Except that it isn’t. Instead, it leads to impoverishment and bankruptcy. Just ask the Greeks. Or the Puerto Ricans. Or Cubans. Or North Koreans. All of them have taken the socialism and Keynesianism to their logical conclusion, and look where they are today.
Keynes was the snake oil salesman of the economics profession. But the statists loved him — they still love him — because he made their destructive economic nonsense respectable and credible. They could spend, borrow, and inflate to their hearts’ content. And it would all, according to Keynes, bring happiness, wealth, and prosperity.
The problem for people like Thomas is that their minds operate within the confines of a statist box, one whose four walls are socialism, interventionism, Keynesianism, and regulation. Their minds are so fixated on fixing the problems inside the box that they’re not able to see that it is the box itself that is inherently defective and that is the cause of the problems they want to fix.

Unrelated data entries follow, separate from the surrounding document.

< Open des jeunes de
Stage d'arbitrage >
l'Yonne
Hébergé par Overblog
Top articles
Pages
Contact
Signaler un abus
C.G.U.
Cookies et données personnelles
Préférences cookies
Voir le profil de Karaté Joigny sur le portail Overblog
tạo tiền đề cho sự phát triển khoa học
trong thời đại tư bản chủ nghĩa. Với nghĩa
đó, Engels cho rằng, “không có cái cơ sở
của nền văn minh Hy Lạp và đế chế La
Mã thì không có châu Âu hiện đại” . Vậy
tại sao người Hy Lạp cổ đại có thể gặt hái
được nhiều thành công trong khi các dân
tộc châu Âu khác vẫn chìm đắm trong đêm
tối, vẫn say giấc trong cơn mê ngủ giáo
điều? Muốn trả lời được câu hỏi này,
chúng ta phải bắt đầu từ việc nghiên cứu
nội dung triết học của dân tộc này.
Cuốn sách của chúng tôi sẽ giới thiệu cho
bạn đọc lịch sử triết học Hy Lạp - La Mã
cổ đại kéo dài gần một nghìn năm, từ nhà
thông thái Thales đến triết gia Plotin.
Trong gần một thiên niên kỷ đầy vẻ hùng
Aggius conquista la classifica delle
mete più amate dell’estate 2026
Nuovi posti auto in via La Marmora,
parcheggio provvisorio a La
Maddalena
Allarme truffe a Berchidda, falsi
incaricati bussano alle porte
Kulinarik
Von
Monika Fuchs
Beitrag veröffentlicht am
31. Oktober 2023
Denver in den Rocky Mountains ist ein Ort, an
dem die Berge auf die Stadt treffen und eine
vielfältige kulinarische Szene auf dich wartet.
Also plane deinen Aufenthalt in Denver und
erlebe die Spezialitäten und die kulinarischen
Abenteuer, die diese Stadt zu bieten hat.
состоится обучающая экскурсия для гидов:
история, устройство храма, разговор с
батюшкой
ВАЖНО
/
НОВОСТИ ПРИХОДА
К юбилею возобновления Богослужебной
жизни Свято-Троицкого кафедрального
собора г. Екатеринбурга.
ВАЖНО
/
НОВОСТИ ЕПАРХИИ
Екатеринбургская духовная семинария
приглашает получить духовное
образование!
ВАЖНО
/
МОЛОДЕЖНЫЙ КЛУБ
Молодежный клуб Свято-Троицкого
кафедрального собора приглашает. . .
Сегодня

Thus, when they encounter libertarians, they’re shocked — shocked! — that libertarians are not operating within the confines of the statist box. They want libertarians to think like them. They want libertarians to fight over what interest rate the Fed should set. Or what deductions people should be permitted to take on their income tax returns. Or whether students should be required to say the pledge of allegiance in public schools. Or how many bombs should be dropped on people in the Middle East or what the rules of assassination should be. Or whether the FISA court approved too many warrants for secret surveillance. Or what nations the CIA and Pentagon should target for regime change. Or how many immigrants the government should let into the country.
But that’s not what libertarians are all about. We don’t care about fixing and reforming the statist box. We know that it’s the box itself that is the problem. We want a free-market economy, not a socialist and interventionist economy. We want a limited-government constitutional republic, not a national-security state empire. We want the statist box dismantled.
And why do we libertarians favor these things? Because we want freedom, and, unlike people like Thomas who undoubtedly is grateful for the “freedom” that socialism and interventionism have brought him, we libertarians know that no one who lives in a welfare-warfare state can be considered free.
Moreover, we libertarians also know that the key to an economically prosperous nation lies not in coercive confiscation and redistribution of wealth, out-of-control government spending and debt, inflationary debasement of the currency, and welfare and warfare but rather in sound money, unlimited accumulations of wealth, free markets, private property, and economic liberty.
The economic snake-oil salesmen who promote socialism, Keynesianism, and interventionism have done enough damage to liberty and prosperity, not only in America but all over the world. While unfortunately all too many old people keep imbibing this snake oil, the good news is that an ever-growing number of young people in America are rejecting it.
Well, except for Derek Thomas. He should consider suing Northwestern University for educational malpractice.